Circuit design text data
BEGIN

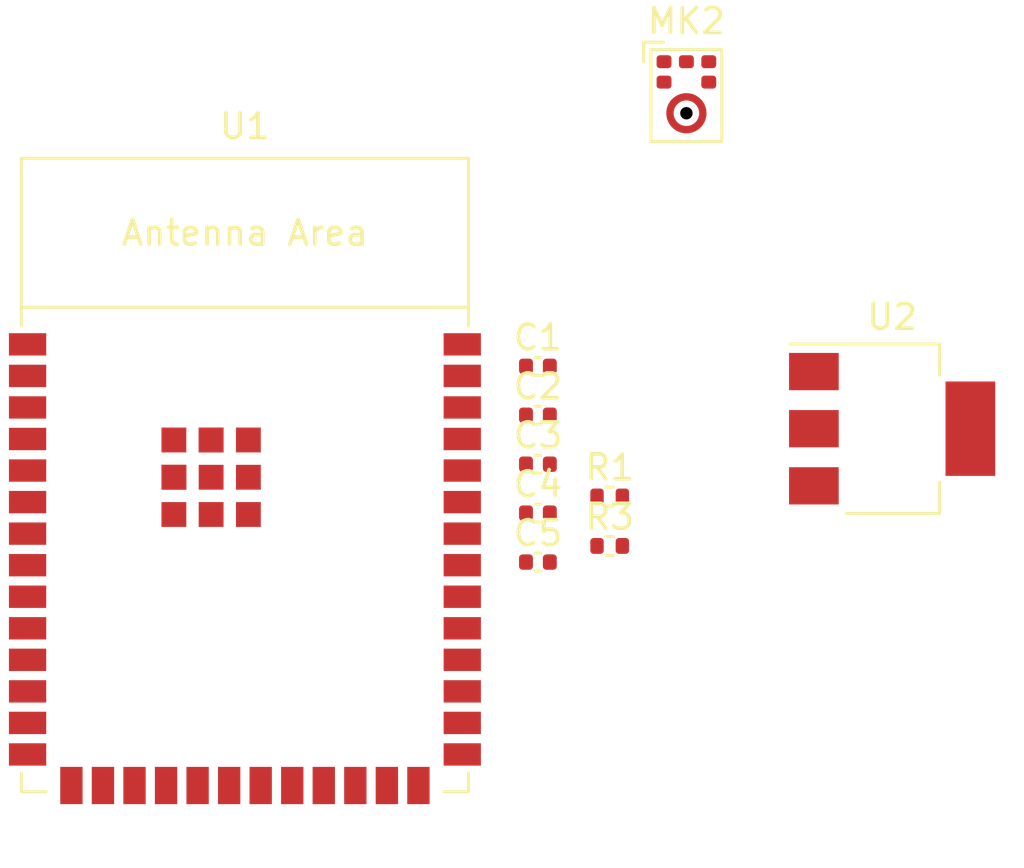
<source format=kicad_pcb>
(kicad_pcb (version 20221018) (generator pcbnew)

  (general
    (thickness 1.6)
  )

  (paper "A4")
  (layers
    (0 "F.Cu" signal)
    (31 "B.Cu" signal)
    (32 "B.Adhes" user "B.Adhesive")
    (33 "F.Adhes" user "F.Adhesive")
    (34 "B.Paste" user)
    (35 "F.Paste" user)
    (36 "B.SilkS" user "B.Silkscreen")
    (37 "F.SilkS" user "F.Silkscreen")
    (38 "B.Mask" user)
    (39 "F.Mask" user)
    (40 "Dwgs.User" user "User.Drawings")
    (41 "Cmts.User" user "User.Comments")
    (42 "Eco1.User" user "User.Eco1")
    (43 "Eco2.User" user "User.Eco2")
    (44 "Edge.Cuts" user)
    (45 "Margin" user)
    (46 "B.CrtYd" user "B.Courtyard")
    (47 "F.CrtYd" user "F.Courtyard")
    (48 "B.Fab" user)
    (49 "F.Fab" user)
    (50 "User.1" user)
    (51 "User.2" user)
    (52 "User.3" user)
    (53 "User.4" user)
    (54 "User.5" user)
    (55 "User.6" user)
    (56 "User.7" user)
    (57 "User.8" user)
    (58 "User.9" user)
  )

  (setup
    (pad_to_mask_clearance 0)
    (pcbplotparams
      (layerselection 0x00010fc_ffffffff)
      (plot_on_all_layers_selection 0x0000000_00000000)
      (disableapertmacros false)
      (usegerberextensions false)
      (usegerberattributes true)
      (usegerberadvancedattributes true)
      (creategerberjobfile true)
      (dashed_line_dash_ratio 12.000000)
      (dashed_line_gap_ratio 3.000000)
      (svgprecision 4)
      (plotframeref false)
      (viasonmask false)
      (mode 1)
      (useauxorigin false)
      (hpglpennumber 1)
      (hpglpenspeed 20)
      (hpglpendiameter 15.000000)
      (dxfpolygonmode true)
      (dxfimperialunits true)
      (dxfusepcbnewfont true)
      (psnegative false)
      (psa4output false)
      (plotreference true)
      (plotvalue true)
      (plotinvisibletext false)
      (sketchpadsonfab false)
      (subtractmaskfromsilk false)
      (outputformat 1)
      (mirror false)
      (drillshape 1)
      (scaleselection 1)
      (outputdirectory "")
    )
  )

  (net 0 "")
  (net 1 "unconnected-(MK2-WS-Pad1)")
  (net 2 "unconnected-(MK2-SEL-Pad2)")
  (net 3 "GND")
  (net 4 "unconnected-(MK2-BCLK-Pad4)")
  (net 5 "+3.3V")
  (net 6 "unconnected-(MK2-DATA-Pad6)")
  (net 7 "Net-(U1-EN)")
  (net 8 "unconnected-(U1-GPIO4{slash}TOUCH4{slash}ADC1_CH3-Pad4)")
  (net 9 "unconnected-(U1-GPIO5{slash}TOUCH5{slash}ADC1_CH4-Pad5)")
  (net 10 "unconnected-(U1-GPIO6{slash}TOUCH6{slash}ADC1_CH5-Pad6)")
  (net 11 "unconnected-(U1-GPIO7{slash}TOUCH7{slash}ADC1_CH6-Pad7)")
  (net 12 "unconnected-(U1-GPIO15{slash}U0RTS{slash}ADC2_CH4{slash}XTAL_32K_P-Pad8)")
  (net 13 "unconnected-(U1-GPIO16{slash}U0CTS{slash}ADC2_CH5{slash}XTAL_32K_N-Pad9)")
  (net 14 "unconnected-(U1-GPIO17{slash}U1TXD{slash}ADC2_CH6-Pad10)")
  (net 15 "unconnected-(U1-GPIO18{slash}U1RXD{slash}ADC2_CH7{slash}CLK_OUT3-Pad11)")
  (net 16 "unconnected-(U1-GPIO8{slash}TOUCH8{slash}ADC1_CH7{slash}SUBSPICS1-Pad12)")
  (net 17 "USB D-")
  (net 18 "USB D+")
  (net 19 "unconnected-(U1-GPIO3{slash}TOUCH3{slash}ADC1_CH2-Pad15)")
  (net 20 "unconnected-(U1-GPIO46-Pad16)")
  (net 21 "unconnected-(U1-GPIO9{slash}TOUCH9{slash}ADC1_CH8{slash}FSPIHD{slash}SUBSPIHD-Pad17)")
  (net 22 "unconnected-(U1-GPIO10{slash}TOUCH10{slash}ADC1_CH9{slash}FSPICS0{slash}FSPIIO4{slash}SUBSPICS0-Pad18)")
  (net 23 "unconnected-(U1-GPIO11{slash}TOUCH11{slash}ADC2_CH0{slash}FSPID{slash}FSPIIO5{slash}SUBSPID-Pad19)")
  (net 24 "unconnected-(U1-GPIO12{slash}TOUCH12{slash}ADC2_CH1{slash}FSPICLK{slash}FSPIIO6{slash}SUBSPICLK-Pad20)")
  (net 25 "unconnected-(U1-GPIO13{slash}TOUCH13{slash}ADC2_CH2{slash}FSPIQ{slash}FSPIIO7{slash}SUBSPIQ-Pad21)")
  (net 26 "unconnected-(U1-GPIO14{slash}TOUCH14{slash}ADC2_CH3{slash}FSPIWP{slash}FSPIDQS{slash}SUBSPIWP-Pad22)")
  (net 27 "unconnected-(U1-GPIO21-Pad23)")
  (net 28 "unconnected-(U1-GPIO47{slash}SPICLK_P{slash}SUBSPICLK_P_DIFF-Pad24)")
  (net 29 "unconnected-(U1-GPIO48{slash}SPICLK_N{slash}SUBSPICLK_N_DIFF-Pad25)")
  (net 30 "unconnected-(U1-GPIO45-Pad26)")
  (net 31 "unconnected-(U1-GPIO0{slash}BOOT-Pad27)")
  (net 32 "unconnected-(U1-NC-Pad28)")
  (net 33 "unconnected-(U1-NC-Pad29)")
  (net 34 "unconnected-(U1-NC-Pad30)")
  (net 35 "unconnected-(U1-GPIO38{slash}FSPIWP{slash}SUBSPIWP-Pad31)")
  (net 36 "unconnected-(U1-MTCK{slash}GPIO39{slash}CLK_OUT3{slash}SUBSPICS1-Pad32)")
  (net 37 "unconnected-(U1-MTDO{slash}GPIO40{slash}CLK_OUT2-Pad33)")
  (net 38 "unconnected-(U1-MTDI{slash}GPIO41{slash}CLK_OUT1-Pad34)")
  (net 39 "unconnected-(U1-MTMS{slash}GPIO42-Pad35)")
  (net 40 "unconnected-(U1-U0RXD{slash}GPIO44{slash}CLK_OUT2-Pad36)")
  (net 41 "unconnected-(U1-U0TXD{slash}GPIO43{slash}CLK_OUT1-Pad37)")
  (net 42 "unconnected-(U1-GPIO2{slash}TOUCH2{slash}ADC1_CH1-Pad38)")
  (net 43 "unconnected-(U1-GPIO1{slash}TOUCH1{slash}ADC1_CH0-Pad39)")
  (net 44 "VBUS")
  (net 45 "CC")

  (footprint "Capacitor_SMD:C_0402_1005Metric" (layer "F.Cu") (at 44.16 39.53))

  (footprint "Capacitor_SMD:C_0402_1005Metric" (layer "F.Cu") (at 44.16 37.56))

  (footprint "Capacitor_SMD:C_0402_1005Metric" (layer "F.Cu") (at 44.16 43.47))

  (footprint "PCM_Espressif:ESP32-S3-WROOM-2" (layer "F.Cu") (at 32.365 42.965))

  (footprint "Package_TO_SOT_SMD:SOT-223-3_TabPin2" (layer "F.Cu") (at 58.42 38.1))

  (footprint "Resistor_SMD:R_0402_1005Metric" (layer "F.Cu") (at 47.05 42.82))

  (footprint "Capacitor_SMD:C_0402_1005Metric" (layer "F.Cu") (at 44.16 41.5))

  (footprint "Sensor_Audio:Knowles_SPH0645LM4H-6_3.5x2.65mm" (layer "F.Cu") (at 50.138 24.69))

  (footprint "Resistor_SMD:R_0402_1005Metric" (layer "F.Cu") (at 47.05 40.83))

  (footprint "Capacitor_SMD:C_0402_1005Metric" (layer "F.Cu") (at 44.16 35.59))

)

</source>
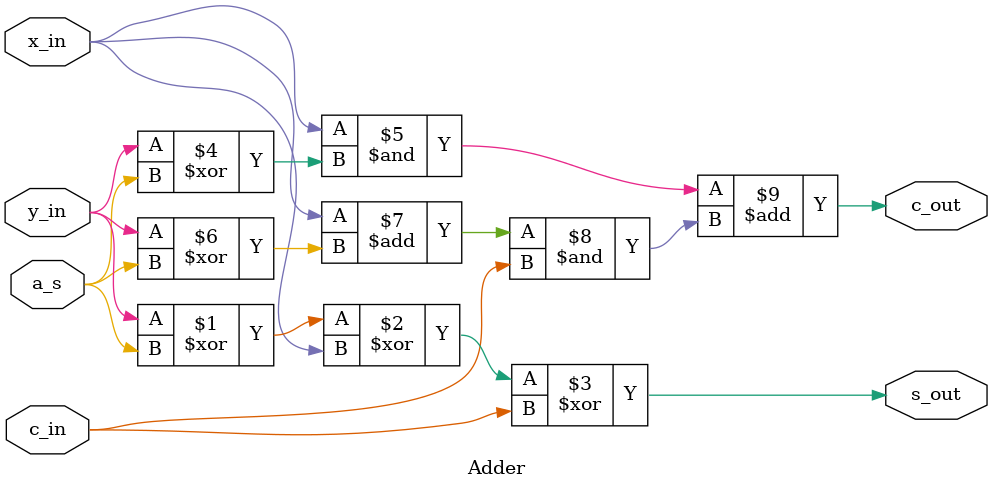
<source format=v>
module Adder(

    output          s_out,
    output          c_out,

    input            y_in,
    input            x_in,
    input   [0:0]    c_in,
    input   [0:0]    a_s

);

//single 2's complement adder/subtractor
//inputs: x0, y_0 to be added/subtracted, as well as carry-in c0
//ouputs s0 and carry-out c1

    assign s_out = (y_in ^ a_s) ^ x_in ^ c_in;
    assign c_out = (x_in & (y_in ^ a_s)) + ((x_in + (y_in ^ a_s)) & c_in);


endmodule

</source>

END

Task description
Working from the records above, write out verbatim only the lines from the line containing "(creategerberjobfile true)" through the line containing "(outputformat 1)".

Result for this task
      (creategerberjobfile true)
      (dashed_line_dash_ratio 12.000000)
      (dashed_line_gap_ratio 3.000000)
      (svgprecision 4)
      (plotframeref false)
      (viasonmask false)
      (mode 1)
      (useauxorigin false)
      (hpglpennumber 1)
      (hpglpenspeed 20)
      (hpglpendiameter 15.000000)
      (dxfpolygonmode true)
      (dxfimperialunits true)
      (dxfusepcbnewfont true)
      (psnegative false)
      (psa4output false)
      (plotreference true)
      (plotvalue true)
      (plotinvisibletext false)
      (sketchpadsonfab false)
      (subtractmaskfromsilk false)
      (outputformat 1)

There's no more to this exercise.